In his latest film Ụnọ: The F in Family, Ebuka Njoku blends humor with drama, exploring the essence of family and relationships as the bedrock of human existence. The film follows the story of Junior (Keezyto), a talented and ambitious artist, who returns home to his family with a fianceé, Rukayat (Tomi Ojo), many years after being away from them. Junior’s return is first met with unfavorable reactions from his family because he had left unannounced and not maintained contact with them throughout his absence. Soon after settling in, certain harsh realities unfold. Junior’s sister, Ada (Sophia Chisom), has a daughter from her youth service days, who poses as the last child of the family. His younger brother, Gozie (DJ Capello), is now a smoker and layabout after dropping out of the university. Junior’s father, Uzuakpundu (Nkem Owoh), and Rukayat, share a past secret, which, when revealed, almost threatens the relationship between Junior and Rukayat. 

As the story unfolds, Ada finds genuine connection in her newly forged, burgeoning relationship with Kenizibe (Alvin Abayomi), a photographer and Junior’s buddy. The conversations between Kenizibe and Ada help her learn to forgive herself, embrace the reality of motherhood and forge a desirable identity that is detached from her murky past. Through the character of Uzuakpundu, the film exposes the expectations of a family head as not only a reasonable leader but also a mediator and peacemaker. We see evidence of his authority when he expresses reservations for Junior’s would-be wife and treats Kenizibe with initial suspicion in a bid to protect his daughter. Then again, his good judgment and wisdom prevails as he admits his fault, intercedes for Rukayat and reconciles with his wife.

Conversations in Ụnọ: The F in Family are rendered in English and Igbo, with the Igbo language used to capture the cultural context and background of the production. The use of indigenous language also corroborates the filmmakers’ appreciation for their similar cultural ties to Igbo-dominated Southeast Nigeria: Ebuka Njoku spent his formative years in Anambra, while Lorenzo Menakaya, who was born and raised in Enugu, hails from the Menakaya dynasty of Umunya, Anambra. Fate brought the filmmakers together at the University of Nigeria, Nsukka, where they discovered they seemed to share similar creative virtues. As with Yahoo+ where Ebuka Njoku claimed to have wielded the linguistic options at his disposal as “a creative  and political decision” with such dexterity that brought “intellectualism to our local languages”, Uno: The F in Family takes a step further in navigating familial conflicts and reunion in a way that is authentic and relatable. 

“When we started partnering, one of the things we wanted was authenticity through storytelling,” says co-producer Lorenzo Menakaya in an interview with Culture Custodian ahead of the cinema release of the project. “When I talk about authentic storytelling, I mean everything that shows that we are internationally trying to tell a story that is about us, for us and by us to the rest of the world.”

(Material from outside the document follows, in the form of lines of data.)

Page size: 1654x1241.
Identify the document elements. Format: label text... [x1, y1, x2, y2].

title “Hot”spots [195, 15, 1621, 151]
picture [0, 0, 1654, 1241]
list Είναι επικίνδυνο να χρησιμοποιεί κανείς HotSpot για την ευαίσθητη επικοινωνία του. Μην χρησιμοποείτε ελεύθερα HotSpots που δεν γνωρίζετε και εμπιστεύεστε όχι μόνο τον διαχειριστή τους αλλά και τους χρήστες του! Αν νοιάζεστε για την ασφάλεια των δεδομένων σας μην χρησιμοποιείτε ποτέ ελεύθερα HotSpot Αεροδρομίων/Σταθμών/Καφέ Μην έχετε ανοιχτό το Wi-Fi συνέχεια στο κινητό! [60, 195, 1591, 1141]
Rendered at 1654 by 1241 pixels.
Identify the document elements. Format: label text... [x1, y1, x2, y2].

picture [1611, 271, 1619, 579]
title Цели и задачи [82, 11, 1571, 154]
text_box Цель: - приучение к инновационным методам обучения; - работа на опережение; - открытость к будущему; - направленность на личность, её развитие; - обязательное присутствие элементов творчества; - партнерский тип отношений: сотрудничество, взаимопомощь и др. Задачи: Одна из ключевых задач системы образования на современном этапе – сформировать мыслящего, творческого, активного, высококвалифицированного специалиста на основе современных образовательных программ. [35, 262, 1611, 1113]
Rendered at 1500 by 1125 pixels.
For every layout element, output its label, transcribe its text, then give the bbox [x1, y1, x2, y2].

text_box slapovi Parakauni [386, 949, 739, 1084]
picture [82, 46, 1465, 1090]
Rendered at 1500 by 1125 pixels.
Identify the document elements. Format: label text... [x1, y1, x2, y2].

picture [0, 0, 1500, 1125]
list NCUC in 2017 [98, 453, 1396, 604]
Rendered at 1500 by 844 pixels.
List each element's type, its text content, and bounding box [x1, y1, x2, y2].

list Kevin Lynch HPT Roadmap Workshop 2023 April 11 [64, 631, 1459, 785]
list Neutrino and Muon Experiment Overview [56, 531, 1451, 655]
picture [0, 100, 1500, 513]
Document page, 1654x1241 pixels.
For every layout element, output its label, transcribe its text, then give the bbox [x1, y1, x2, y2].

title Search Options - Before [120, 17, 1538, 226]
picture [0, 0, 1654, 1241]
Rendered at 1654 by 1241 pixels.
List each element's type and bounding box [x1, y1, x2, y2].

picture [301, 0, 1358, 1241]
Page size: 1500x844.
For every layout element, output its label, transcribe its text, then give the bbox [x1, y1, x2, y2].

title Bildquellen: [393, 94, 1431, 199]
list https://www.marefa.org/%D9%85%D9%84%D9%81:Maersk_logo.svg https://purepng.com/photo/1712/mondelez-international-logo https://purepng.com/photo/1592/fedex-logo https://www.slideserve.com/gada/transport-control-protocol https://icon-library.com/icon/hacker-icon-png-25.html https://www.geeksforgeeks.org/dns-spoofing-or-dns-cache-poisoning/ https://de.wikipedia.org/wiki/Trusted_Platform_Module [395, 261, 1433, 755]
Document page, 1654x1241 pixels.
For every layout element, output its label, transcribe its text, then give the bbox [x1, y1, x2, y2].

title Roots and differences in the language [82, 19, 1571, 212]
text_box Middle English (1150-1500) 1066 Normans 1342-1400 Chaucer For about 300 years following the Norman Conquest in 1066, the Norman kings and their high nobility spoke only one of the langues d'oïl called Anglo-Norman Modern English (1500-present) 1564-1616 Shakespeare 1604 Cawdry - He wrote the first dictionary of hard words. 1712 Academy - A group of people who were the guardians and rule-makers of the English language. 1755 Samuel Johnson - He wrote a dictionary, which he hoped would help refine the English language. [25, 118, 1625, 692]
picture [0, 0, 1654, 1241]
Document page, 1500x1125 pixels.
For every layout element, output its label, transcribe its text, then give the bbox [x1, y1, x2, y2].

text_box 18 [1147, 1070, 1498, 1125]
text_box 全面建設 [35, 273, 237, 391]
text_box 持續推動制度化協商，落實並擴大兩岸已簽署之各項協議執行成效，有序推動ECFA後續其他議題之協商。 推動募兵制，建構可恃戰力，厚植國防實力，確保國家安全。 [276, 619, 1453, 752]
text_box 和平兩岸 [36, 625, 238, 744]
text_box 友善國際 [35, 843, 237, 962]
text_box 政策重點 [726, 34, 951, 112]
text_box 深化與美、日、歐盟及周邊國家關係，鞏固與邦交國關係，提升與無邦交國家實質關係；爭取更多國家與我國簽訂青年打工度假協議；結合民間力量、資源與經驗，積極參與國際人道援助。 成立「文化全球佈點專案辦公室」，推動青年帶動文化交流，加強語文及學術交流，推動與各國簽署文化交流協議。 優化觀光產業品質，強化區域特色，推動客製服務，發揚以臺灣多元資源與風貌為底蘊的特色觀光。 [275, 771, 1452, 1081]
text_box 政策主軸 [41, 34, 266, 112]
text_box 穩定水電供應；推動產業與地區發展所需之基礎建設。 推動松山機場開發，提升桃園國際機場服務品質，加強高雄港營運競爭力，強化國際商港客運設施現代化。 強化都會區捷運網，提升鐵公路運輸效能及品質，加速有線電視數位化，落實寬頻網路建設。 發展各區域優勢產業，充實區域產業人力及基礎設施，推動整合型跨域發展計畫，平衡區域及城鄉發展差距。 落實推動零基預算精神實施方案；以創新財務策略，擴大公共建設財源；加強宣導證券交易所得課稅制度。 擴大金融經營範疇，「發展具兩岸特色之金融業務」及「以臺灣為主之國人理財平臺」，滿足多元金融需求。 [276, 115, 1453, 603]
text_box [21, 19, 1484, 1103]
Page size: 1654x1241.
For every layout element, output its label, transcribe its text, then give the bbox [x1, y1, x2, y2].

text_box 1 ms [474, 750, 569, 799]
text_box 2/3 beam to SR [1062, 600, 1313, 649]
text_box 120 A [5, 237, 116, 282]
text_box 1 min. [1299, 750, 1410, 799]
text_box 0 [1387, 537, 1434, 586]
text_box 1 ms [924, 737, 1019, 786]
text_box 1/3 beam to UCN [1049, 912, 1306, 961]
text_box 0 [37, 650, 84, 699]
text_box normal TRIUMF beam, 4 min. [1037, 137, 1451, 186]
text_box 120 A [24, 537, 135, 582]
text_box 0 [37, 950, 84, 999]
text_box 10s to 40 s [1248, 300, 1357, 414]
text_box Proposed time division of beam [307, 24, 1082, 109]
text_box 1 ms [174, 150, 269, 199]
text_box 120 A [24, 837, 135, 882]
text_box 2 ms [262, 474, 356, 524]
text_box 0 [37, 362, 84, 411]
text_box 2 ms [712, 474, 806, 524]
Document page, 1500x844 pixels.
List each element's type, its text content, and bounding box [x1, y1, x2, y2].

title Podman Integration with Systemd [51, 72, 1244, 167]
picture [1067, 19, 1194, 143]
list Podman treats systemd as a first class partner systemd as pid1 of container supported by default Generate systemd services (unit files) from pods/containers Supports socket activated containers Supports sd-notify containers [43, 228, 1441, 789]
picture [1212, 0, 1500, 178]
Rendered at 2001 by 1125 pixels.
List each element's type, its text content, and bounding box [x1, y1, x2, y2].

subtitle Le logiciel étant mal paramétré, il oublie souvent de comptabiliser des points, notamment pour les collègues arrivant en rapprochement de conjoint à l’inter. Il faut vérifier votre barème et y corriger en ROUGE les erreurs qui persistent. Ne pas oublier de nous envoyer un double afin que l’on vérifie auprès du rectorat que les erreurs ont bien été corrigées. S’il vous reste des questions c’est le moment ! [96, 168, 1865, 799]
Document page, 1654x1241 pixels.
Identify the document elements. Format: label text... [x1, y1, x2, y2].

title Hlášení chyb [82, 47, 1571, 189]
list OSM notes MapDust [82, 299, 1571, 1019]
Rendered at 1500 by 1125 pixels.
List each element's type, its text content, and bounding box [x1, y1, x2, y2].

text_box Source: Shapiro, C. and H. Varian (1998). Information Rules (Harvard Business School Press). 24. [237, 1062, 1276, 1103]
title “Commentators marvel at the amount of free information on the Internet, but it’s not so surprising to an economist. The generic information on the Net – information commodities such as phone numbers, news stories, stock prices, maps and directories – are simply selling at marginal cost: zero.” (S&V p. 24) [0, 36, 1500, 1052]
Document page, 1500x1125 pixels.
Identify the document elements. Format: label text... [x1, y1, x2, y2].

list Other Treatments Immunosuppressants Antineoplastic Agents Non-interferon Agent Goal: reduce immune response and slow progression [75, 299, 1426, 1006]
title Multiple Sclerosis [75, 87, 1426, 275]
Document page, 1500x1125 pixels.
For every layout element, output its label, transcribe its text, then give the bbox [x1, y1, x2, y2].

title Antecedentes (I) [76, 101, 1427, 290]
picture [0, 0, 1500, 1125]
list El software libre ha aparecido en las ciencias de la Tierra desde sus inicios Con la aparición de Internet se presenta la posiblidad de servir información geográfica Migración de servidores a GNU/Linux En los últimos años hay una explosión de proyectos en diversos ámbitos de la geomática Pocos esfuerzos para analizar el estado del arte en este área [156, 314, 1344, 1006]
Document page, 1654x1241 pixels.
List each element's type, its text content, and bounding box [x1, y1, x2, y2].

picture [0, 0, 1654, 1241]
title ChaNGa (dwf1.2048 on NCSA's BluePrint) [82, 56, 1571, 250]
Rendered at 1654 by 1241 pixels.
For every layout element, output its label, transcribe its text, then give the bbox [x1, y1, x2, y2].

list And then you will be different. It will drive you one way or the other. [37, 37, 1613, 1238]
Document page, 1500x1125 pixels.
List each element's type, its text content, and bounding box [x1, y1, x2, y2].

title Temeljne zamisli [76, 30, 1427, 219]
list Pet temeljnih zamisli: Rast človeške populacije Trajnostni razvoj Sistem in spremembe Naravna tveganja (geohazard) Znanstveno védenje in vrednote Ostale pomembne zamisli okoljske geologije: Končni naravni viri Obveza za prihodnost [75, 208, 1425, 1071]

But this “politics” of language is probably most conspicuous in and heralded by the title of the film. “Ụnọ” is the Igbo word for “home” or “house” and, also, a metaphor for family. “Ebuka told me”, Menakaya explains, “that he wanted a title that was local. When people look at the F in Family, they are thinking of the first letter ‘F’.  you watch it, you know that it’s beyond the letter and is also about the crazy things in family.” 

While there are tensions in the family throughout the film, the use of humor douses them—for instance, Kenizibe’s seemingly sarcastic disposition around moments when Ada relives untoward romantic and pregnancy memories. However, Ụnọ: The F in Family ends on a positive note,  with all erring parties admitting their faults and the intrigues getting resolved. Its ending is a reminder to everyone of the importance of love and communication as the pillars of every meaningful relationship.